DIRECTIVE:
The listing below holds pictures; exclude them. Return exactly the lines from the one with "empresarial, a nivel político." through the one with "اسکندری کرد و".

DATA FOR ANALYSIS:
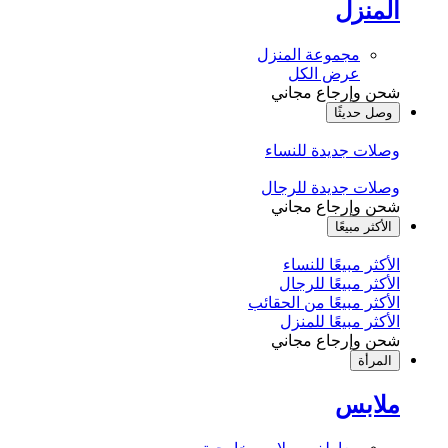
المنزل
مجموعة المنزل
عرض الكل
شحن وإرجاع مجاني
وصل حديثًا
وصلات جديدة للنساء
وصلات جديدة للرجال
شحن وإرجاع مجاني
الأكثر مبيعًا
الأكثر مبيعًا للنساء
الأكثر مبيعًا للرجال
الأكثر مبيعًا من الحقائب
الأكثر مبيعًا للمنزل
شحن وإرجاع مجاني
المرأة
ملابس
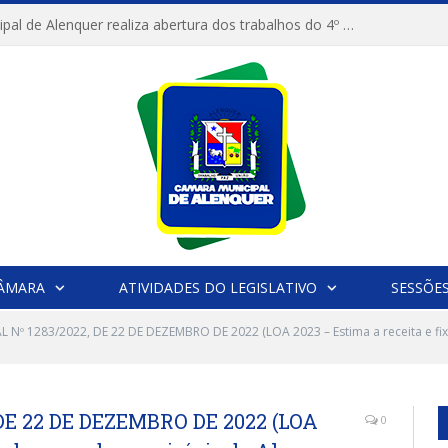
Câmara Municipal de Alenquer realiza abertura dos trabalhos do 4º Período Legislativo
CÂMARA
ATIVIDADES DO LEGISLATIVO
SESSÕE
L Nº 1283/2022, DE 22 DE DEZEMBRO DE 2022 (LOA 2023 – Estima a receita e fi
DE 22 DE DEZEMBRO DE 2022 (LOA
0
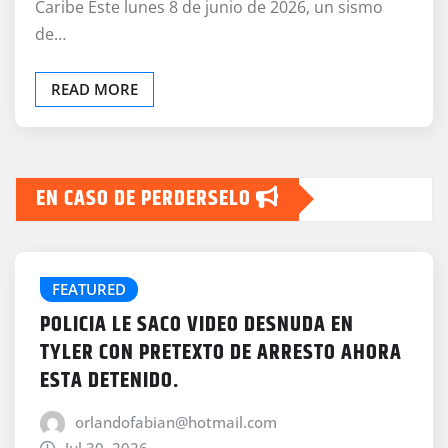
Caribe Este lunes 8 de junio de 2026, un sismo
de…
READ MORE
EN CASO DE PERDERSELO
FEATURED
POLICIA LE SACO VIDEO DESNUDA EN
TYLER CON PRETEXTO DE ARRESTO AHORA
ESTA DETENIDO.
orlandofabian@hotmail.com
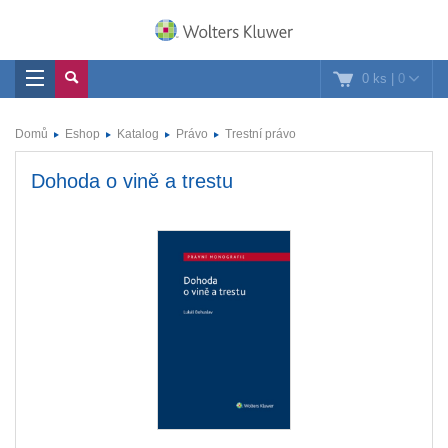
0 ks
|
0
Domů
Eshop
Katalog
Právo
Trestní právo
Dohoda o vině a trestu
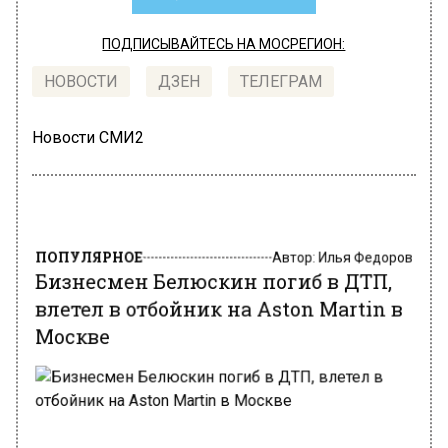
ПОДПИСЫВАЙТЕСЬ НА МОСРЕГИОН:
НОВОСТИ
ДЗЕН
ТЕЛЕГРАМ
Новости СМИ2
ПОПУЛЯРНОЕ
Автор:
Илья Федоров
Бизнесмен Белюскин погиб в ДТП,
влетел в отбойник на Aston Martin в
Москве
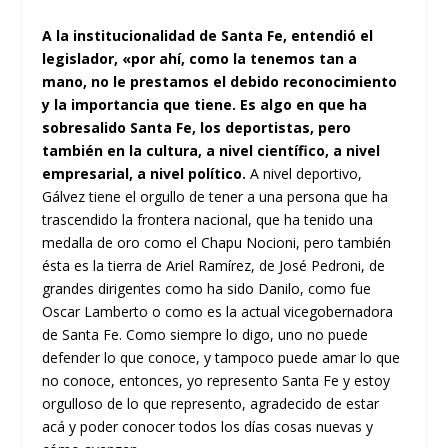
A la institucionalidad de Santa Fe, entendió el
legislador, «por ahí, como la tenemos tan a
mano, no le prestamos el debido reconocimiento
y la importancia que tiene. Es algo en que ha
sobresalido Santa Fe, los deportistas, pero
también en la cultura, a nivel científico, a nivel
empresarial, a nivel político.
A nivel deportivo,
Gálvez tiene el orgullo de tener a una persona que ha
trascendido la frontera nacional, que ha tenido una
medalla de oro como el Chapu Nocioni, pero también
ésta es la tierra de Ariel Ramírez, de José Pedroni, de
grandes dirigentes como ha sido Danilo, como fue
Oscar Lamberto o como es la actual vicegobernadora
de Santa Fe. Como siempre lo digo, uno no puede
defender lo que conoce, y tampoco puede amar lo que
no conoce, entonces, yo represento Santa Fe y estoy
orgulloso de lo que represento, agradecido de estar
acá y poder conocer todos los días cosas nuevas y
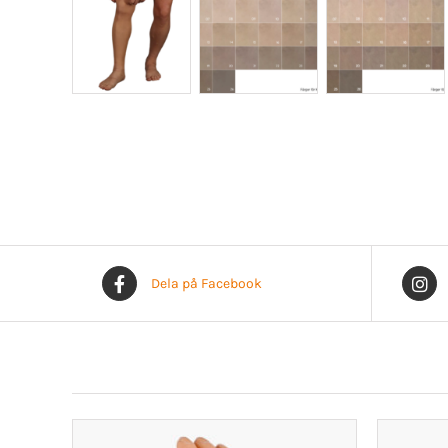
Dela på Facebook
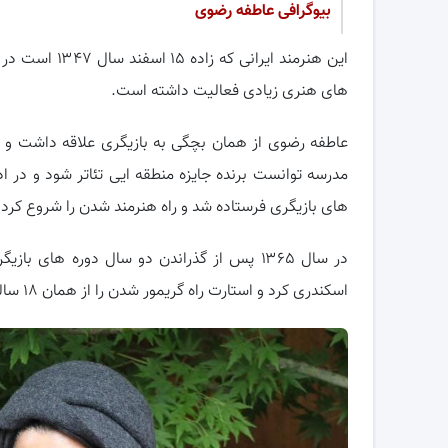
بیوگرافی عاطفه رضوی
این هنرمند ایر
های هنری زیادی فعالیت داشته است.
مدرسه توانست برنده جایزه منطقه ایی تئاتر شود و در 
های بازیگری فرستاده شد و راه هنرمند شدن را شروع کرد.
در سال ۱۳۶۵ پس از گذراندن دو سال دوره های 
اسکندری کرد و استارت راه گریمور شدن را از همان ۱۸ سالگی زد.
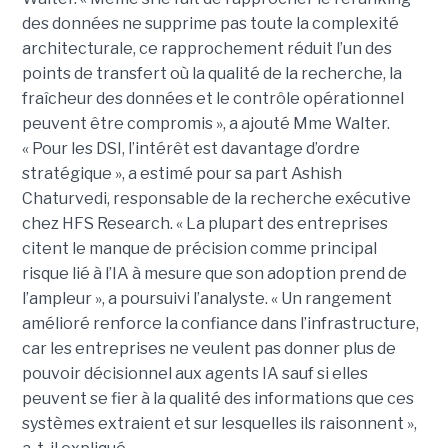
des données ne supprime pas toute la complexité
architecturale, ce rapprochement réduit l’un des
points de transfert où la qualité de la recherche, la
fraîcheur des données et le contrôle opérationnel
peuvent être compromis », a ajouté Mme Walter.
« Pour les DSI, l’intérêt est davantage d’ordre
stratégique », a estimé pour sa part Ashish
Chaturvedi, responsable de la recherche exécutive
chez HFS Research. « La plupart des entreprises
citent le manque de précision comme principal
risque lié à l’IA à mesure que son adoption prend de
l’ampleur », a poursuivi l’analyste. « Un rangement
amélioré renforce la confiance dans l’infrastructure,
car les entreprises ne veulent pas donner plus de
pouvoir décisionnel aux agents IA sauf si elles
peuvent se fier à la qualité des informations que ces
systèmes extraient et sur lesquelles ils raisonnent »,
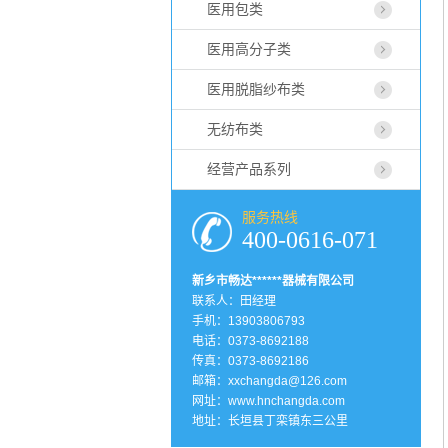
医用包类
医用高分子类
医用脱脂纱布类
无纺布类
经营产品系列
服务热线
400-0616-071
新乡市畅达******器械有限公司
联系人：田经理
手机：13903806793
电话：0373-8692188
传真：0373-8692186
邮箱：xxchangda@126.com
网址：
www.hnchangda.com
地址：长垣县丁栾镇东三公里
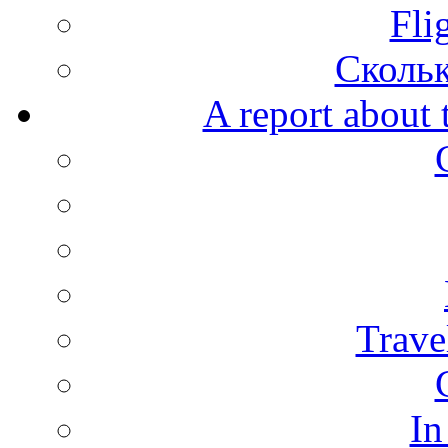
Fli
Скольк
A report about 
Trave
In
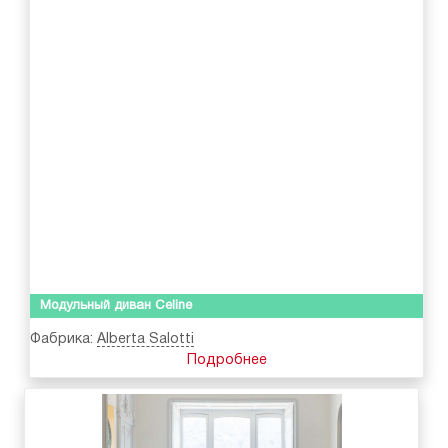
Модульный диван Celine
Фабрика:
Alberta Salotti
Подробнее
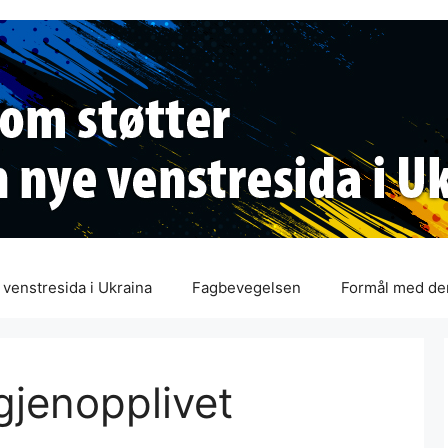
venstresida i Ukraina
Fagbevegelsen
Formål med de
gjenopplivet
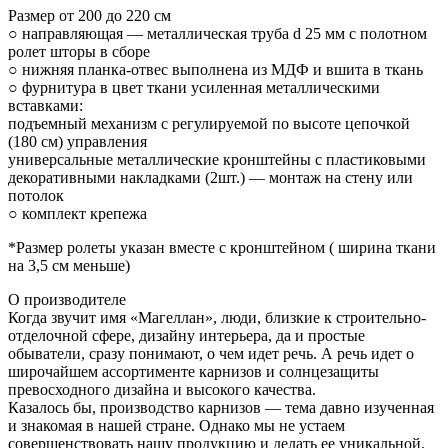
Размер от 200 до 220 см
○ направляющая — металлическая труба d 25 мм с полотном
ролет шторы в сборе
○ нижняя планка-отвес выполнена из МДФ и вшита в ткань
○ фурнитура в цвет ткани усиленная металлическими
вставками:
подъемный механизм с регулируемой по высоте цепочкой
(180 см) управления
универсальные металлические кронштейны с пластиковыми
декоративными накладками (2шт.) — монтаж на стену или
потолок
○ комплект крепежа
*Размер ролеты указан вместе с кронштейном ( ширина ткани
на 3,5 см меньше)
О производителе
Когда звучит имя «Магеллан», люди, близкие к строительно-
отделочной сфере, дизайну интерьера, да и простые
обыватели, сразу понимают, о чем идет речь. А речь идет о
широчайшем ассортименте карнизов и солнцезащиты
превосходного дизайна и высокого качества.
Казалось бы, производство карнизов — тема давно изученная
и знакомая в нашей стране. Однако мы не устаем
совершенствовать нашу продукцию и делать ее уникальной.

SOLUTION FOR THIS TASK:
empresarial, a nivel político.
A nivel deportivo,
Gálvez tiene el orgullo de tener a una persona que ha
trascendido la frontera nacional, que ha tenido una
medalla de oro como el Chapu Nocioni, pero también
ésta es la tierra de Ariel Ramírez, de José Pedroni, de
grandes dirigentes como ha sido Danilo, como fue
Oscar Lamberto o como es la actual vicegobernadora
de Santa Fe. Como siempre lo digo, uno no puede
defender lo que conoce, y tampoco puede amar lo que
no conoce, entonces, yo represento Santa Fe y estoy
orgulloso de lo que represento, agradecido de estar
acá y poder conocer todos los días cosas nuevas y
Dela på Facebook
بیوگرافی عاطفه رضوی
این هنرمند ایر
های هنری زیادی فعالیت داشته است.
مدرسه توانست برنده جایزه منطقه ایی تئاتر شود و در 
های بازیگری فرستاده شد و راه هنرمند شدن را شروع کرد.
در سال ۱۳۶۵ پس از گذراندن دو سال دوره های 
اسکندری کرد و استارت راه گریمور شدن را از همان ۱۸ سالگی زد.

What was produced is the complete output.